INSTRUCTIONS FOR THE TASK »
Please print, word for word, every line from the one that contains "Breast MRI (dynamic" through the last line of the records, and nothing else.

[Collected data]
▬▬▬▬▬▬▬▬▬▬

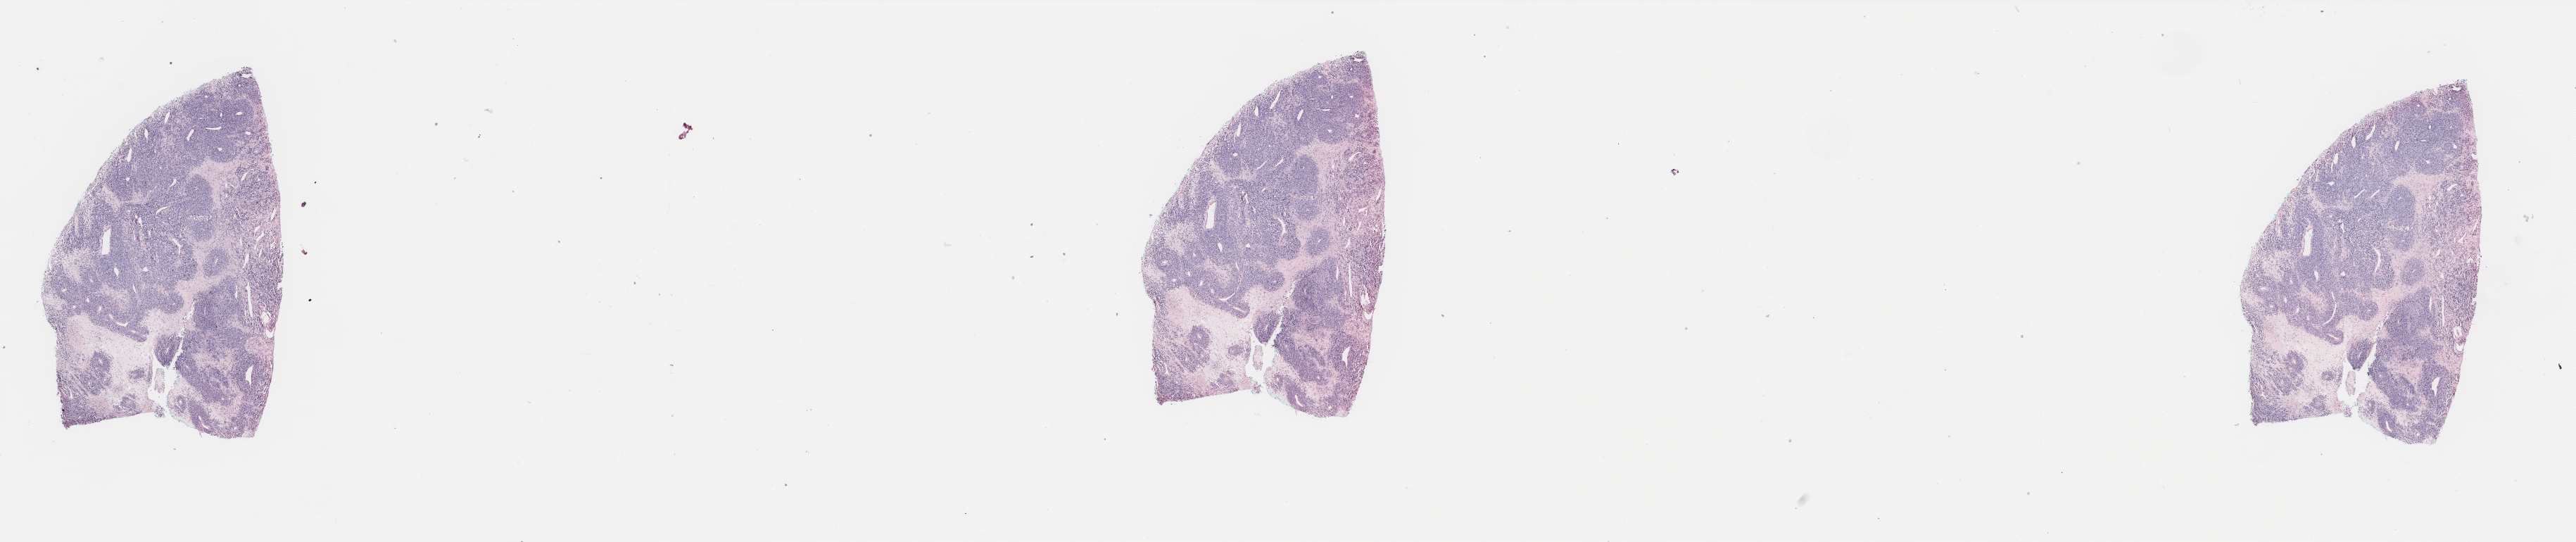
Digitized Hematoxylin and eosin (H&E) stained tissue section (whole slide) — low-resolution overview of the scanned area, about 29.3 x 6.2 mm, formalin-fixed paraffin-embedded (FFPE) diagnostic section, primary tumour sample from the skin. Male, age 62 years at initial diagnosis.
Pathologic diagnosis: Malignant melanoma, NOS.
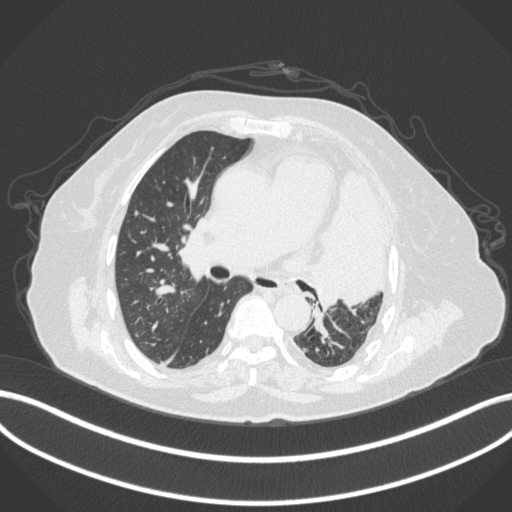
Chest CT, one axial slice; position 218 of 399 along the scan axis; reconstruction kernel B31f; 120 kVp; lung window (W 1500 / L -600 HU); 512 × 512 image matrix, field of view 400 × 400 mm. Female patient, age 75 years. From the clinical record (not read from this slice): clinical TNM (as recorded): T3 N3 M1.
Outlined on this slice (rectangle marked by the reading radiologist):
- lung tumour (recorded histology: adenocarcinoma): bounding box [x1, y1, x2, y2] px = [310, 158, 393, 307]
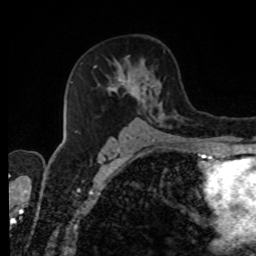
Breast MRI, one axial slice; slice 49 of 80 in the series (ordered by position); cropped to one breast; dynamic contrast-enhanced series, time point 2 of 8 at this slice position (early post-contrast); 1.5 T; TE 4.2 ms, TR 7 ms; 2 mm slice thickness; 256 × 256 image matrix, field of view 170 × 170 mm. Female patient.
Structures marked on this image (semi-automatic segmentation, software-assisted and operator-edited):
- enhancing-tissue mask used for the functional tumour volume (all voxels passing the contrast-enhancement thresholds inside the analysis volume; usually the tumour): box from (x=75, y=56) to (x=179, y=139) px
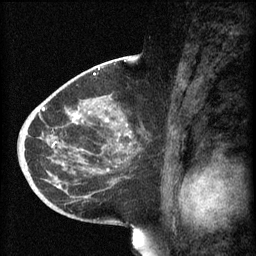
Breast MRI (dynamic contrast-enhanced), one sagittal slice; 3 images stored at this slice position (order not interpretable as contrast timing); 1.5 T; TE 4.2 ms, TR 8.1 ms; 2 mm slice thickness; 256 × 256 image matrix. Patient: female, 44 years.
Structures marked on this image (semi-automatic segmentation, software-assisted and operator-edited):
- analysis volume of interest (the breast-tissue region the enhancement analysis was run in; not a lesion): bounding box <59,110,146,169> (left, top, right, bottom; pixels)
- tumour enhancement mask (voxels above the 70 % enhancement threshold inside the analysis volume of interest): <72,114,127,127>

▬▬▬▬▬▬▬▬▬▬

ANSWER TO THIS PROBLEM »
Breast MRI (dynamic contrast-enhanced), one sagittal slice; 3 images stored at this slice position (order not interpretable as contrast timing); 1.5 T; TE 4.2 ms, TR 8.1 ms; 2 mm slice thickness; 256 × 256 image matrix. Patient: female, 44 years.
Structures marked on this image (semi-automatic segmentation, software-assisted and operator-edited):
- analysis volume of interest (the breast-tissue region the enhancement analysis was run in; not a lesion): bounding box <59,110,146,169> (left, top, right, bottom; pixels)
- tumour enhancement mask (voxels above the 70 % enhancement threshold inside the analysis volume of interest): <72,114,127,127>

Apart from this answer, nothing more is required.